In the case of the left shift used in this assignment, if the shift is less than 32, it means the bits will move to the lower bits of the upper half of the registers. Therefore, reverse shifting is performed to the correct position, and then the or operation is used to set the bits in the upper half of the registers.
When the shift is greater than or equal to 32, it means the bits will move to the higher bits of the upper half of the registers. In this case, the shift direction aligns with the original operation, but it needs to subtract 32 to obtain the correct bits. These corrected bits are then directly assigned to the upper half of the registers, and the lower half is set to zero.
```rv32
li a3, 32
bge a2, a3, ge32
# lt32
sub a3, a3, a2
sll a0, a0, a2
srl t0, a1, a3
sll a1, a1, a2
or a0, a0, t0
j merged
ge32:
sub a3, a2, a3
sll a1, a1, a3
mv a0, a1
li a1, 0
```
#### Result
Since ripes doesn't provide output for 64-bit integers and 64-bit floating-point numbers, it's necessary to inspect the values in registers to verify the results.
The results are stored in two registers, with `a0` holding the upper half and `a1` holding the lower half.
Here are two tools for quick format conversion. The [Hexadecimal to Decimal converter](https://www.rapidtables.com/convert/number/hex-to-decimal.html) is used to obtain the decimal representation, while [FractionConvert](https://www.toolhelper.cn/Digit/FractionConvert) provides the IEEE 754 standard representation.
To have a clear comparison of results, I've stored the input values in s0 and s1 registers.
```rv32
# test case
0xBBFFFFFFFF = 0x42677FFFFFFFE000 (IEEE 754)
0x84f2 = 0x40E09E4000000000 (IEEE 754)
0x11 = 4031000000000000 (IEEE 754)
```
* num1

* num2

* num3

#### Analysis
Comparing the execution results of different test cases, it can be observed that for larger values, the performance of conversion based on clz is inferior to the naive approach.
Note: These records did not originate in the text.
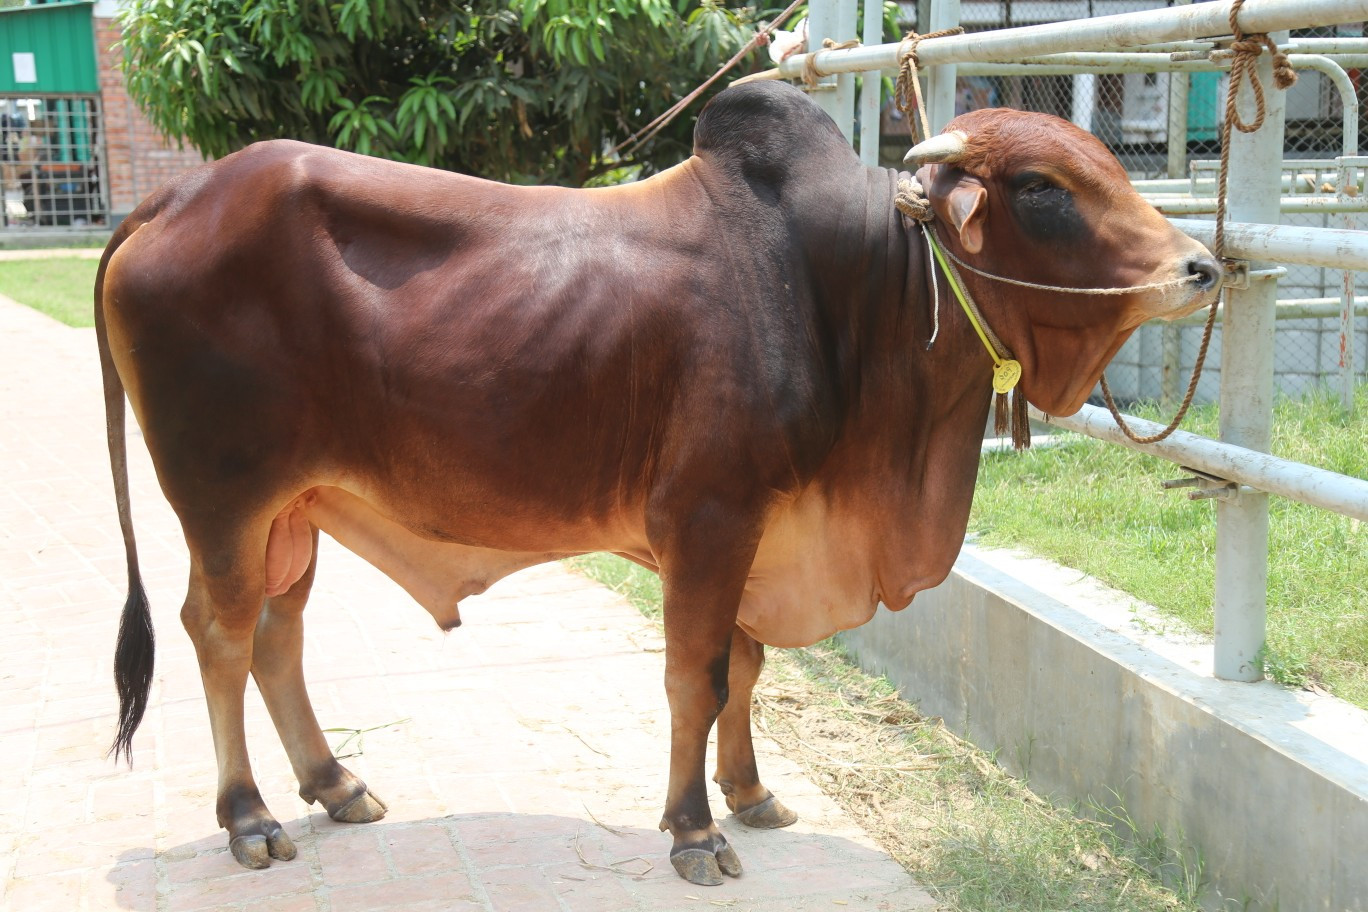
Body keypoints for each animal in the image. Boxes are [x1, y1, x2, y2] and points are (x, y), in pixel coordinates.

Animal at [97, 80, 1220, 887]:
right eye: (1042, 186)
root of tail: (175, 196)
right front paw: (693, 831)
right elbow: (699, 675)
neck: (853, 288)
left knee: (279, 634)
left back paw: (334, 785)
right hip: (224, 498)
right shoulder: (710, 515)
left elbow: (748, 664)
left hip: (295, 510)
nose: (1202, 266)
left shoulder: (760, 524)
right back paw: (250, 817)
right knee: (219, 635)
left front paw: (751, 794)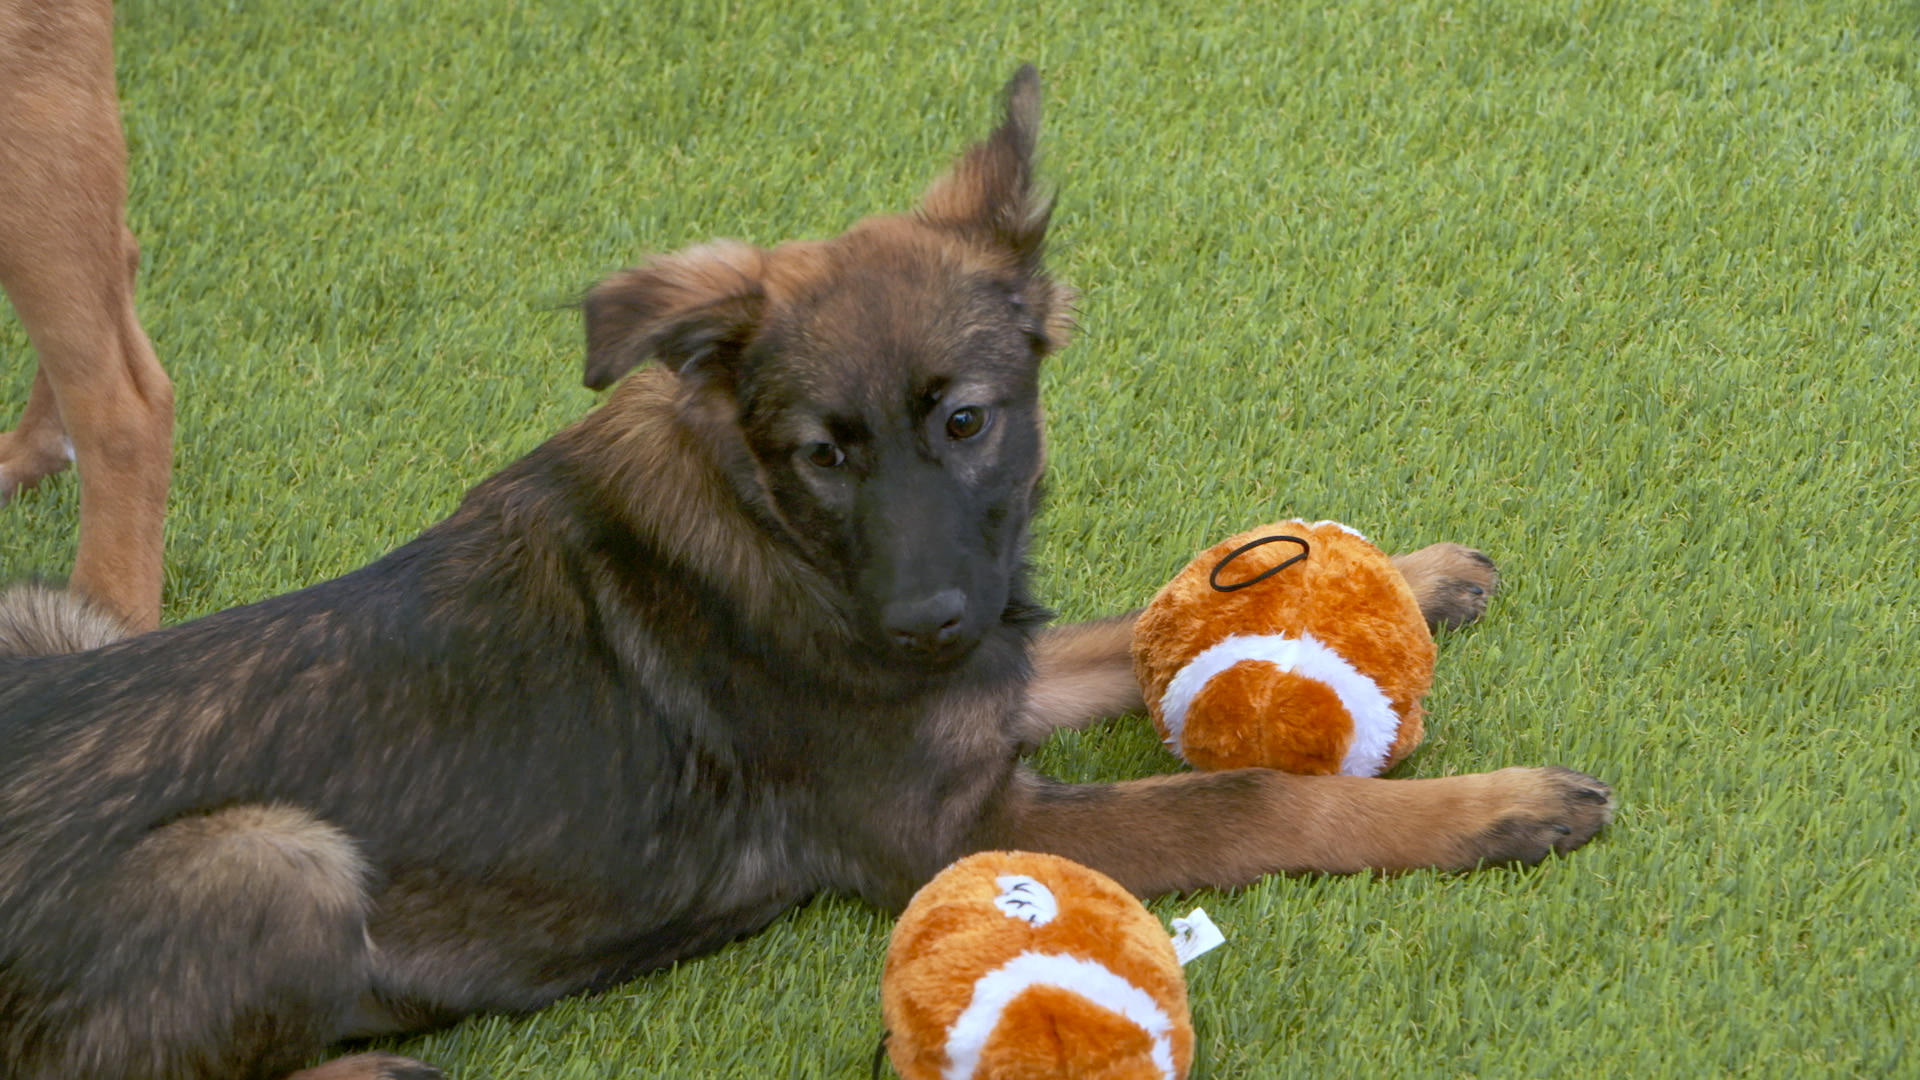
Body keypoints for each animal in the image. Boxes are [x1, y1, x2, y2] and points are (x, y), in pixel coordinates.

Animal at [0, 69, 1612, 1076]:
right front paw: (1489, 811)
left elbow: (1118, 631)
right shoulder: (965, 822)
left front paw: (1413, 575)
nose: (924, 621)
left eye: (964, 421)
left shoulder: (984, 680)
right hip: (278, 858)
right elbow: (1252, 798)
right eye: (825, 452)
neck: (771, 528)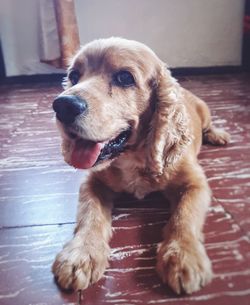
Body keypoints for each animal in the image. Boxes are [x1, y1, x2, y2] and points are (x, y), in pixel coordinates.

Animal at [51, 36, 230, 294]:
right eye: (74, 75)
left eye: (124, 78)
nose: (62, 105)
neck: (133, 156)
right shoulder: (92, 182)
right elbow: (89, 214)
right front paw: (81, 254)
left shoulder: (195, 183)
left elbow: (185, 215)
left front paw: (183, 256)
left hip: (205, 111)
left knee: (209, 125)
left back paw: (218, 134)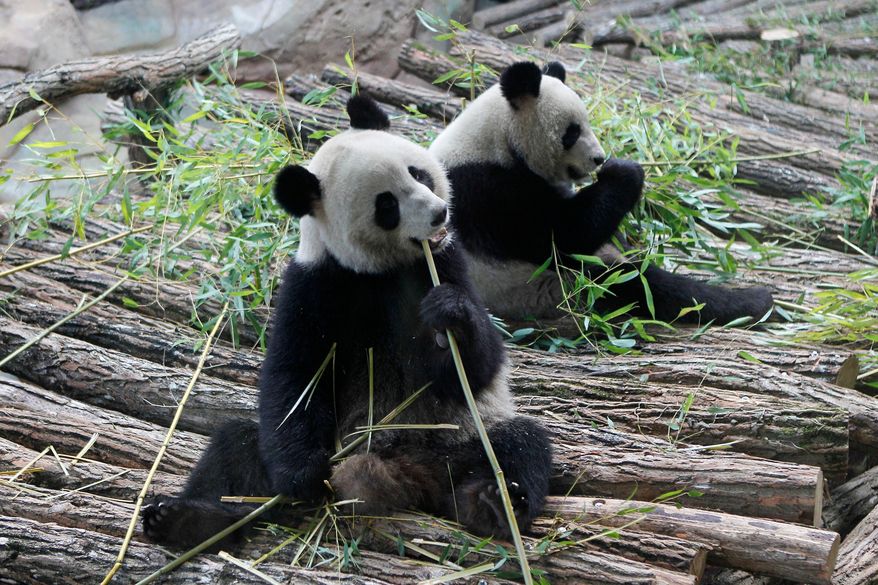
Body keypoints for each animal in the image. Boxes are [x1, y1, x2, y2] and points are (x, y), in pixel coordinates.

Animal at [141, 95, 552, 550]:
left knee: (519, 445)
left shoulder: (446, 262)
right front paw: (304, 479)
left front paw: (451, 315)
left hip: (461, 438)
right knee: (235, 446)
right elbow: (295, 377)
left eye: (418, 173)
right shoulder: (315, 285)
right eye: (387, 205)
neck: (379, 271)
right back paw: (186, 519)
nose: (439, 213)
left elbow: (475, 368)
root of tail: (408, 476)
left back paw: (492, 503)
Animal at [429, 61, 774, 326]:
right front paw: (625, 171)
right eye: (572, 132)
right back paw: (752, 302)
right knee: (636, 285)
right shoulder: (490, 191)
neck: (497, 138)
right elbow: (562, 235)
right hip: (546, 288)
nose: (598, 158)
However, for smaller values, it outperforms the naive conversion, and the performance difference becomes more pronounced as the values decrease.
The main difference lies in the fact that the clz method can obtain the shifts value in a fixed number of cycles, while the naive approach involves iterative calculations, leading to an increase in iterations as the values decrease.
* 0xBBFFFFFFFF
| | itof_clz | itof |
|:-------------- |:--------:|:-----:|
| cycles | 234 | 156 |
| Insrs: retired | 182 | 111 |
| CPI | 1.29 | 1.41 |
| IPC | 0.774 | 0.712 |
* 0x84f2
| | itof_clz | itof |
|:-------------- |:--------:|:----:|
| cycles | 234 | 342 |
| Insrs: retired | 181 | 253 |
| CPI | 1.29 | 1.35 |
| IPC | 0.774 | 0.74 |
* 0x11
| | itof_clz | itof |
|:-------------- |:--------:|:-----:|
| cycles | 234 | 430 |
| Insrs: retired | 181 | 319 |
| CPI | 1.29 | 1.35 |
| IPC | 0.774 | 0.742 |
## Summarize
Thanks to `population count`, we were able to achieve constant time complexity for CLZ.
In this assignment, we leveraged this optimization to improve the conversion from integers to floating-point numbers.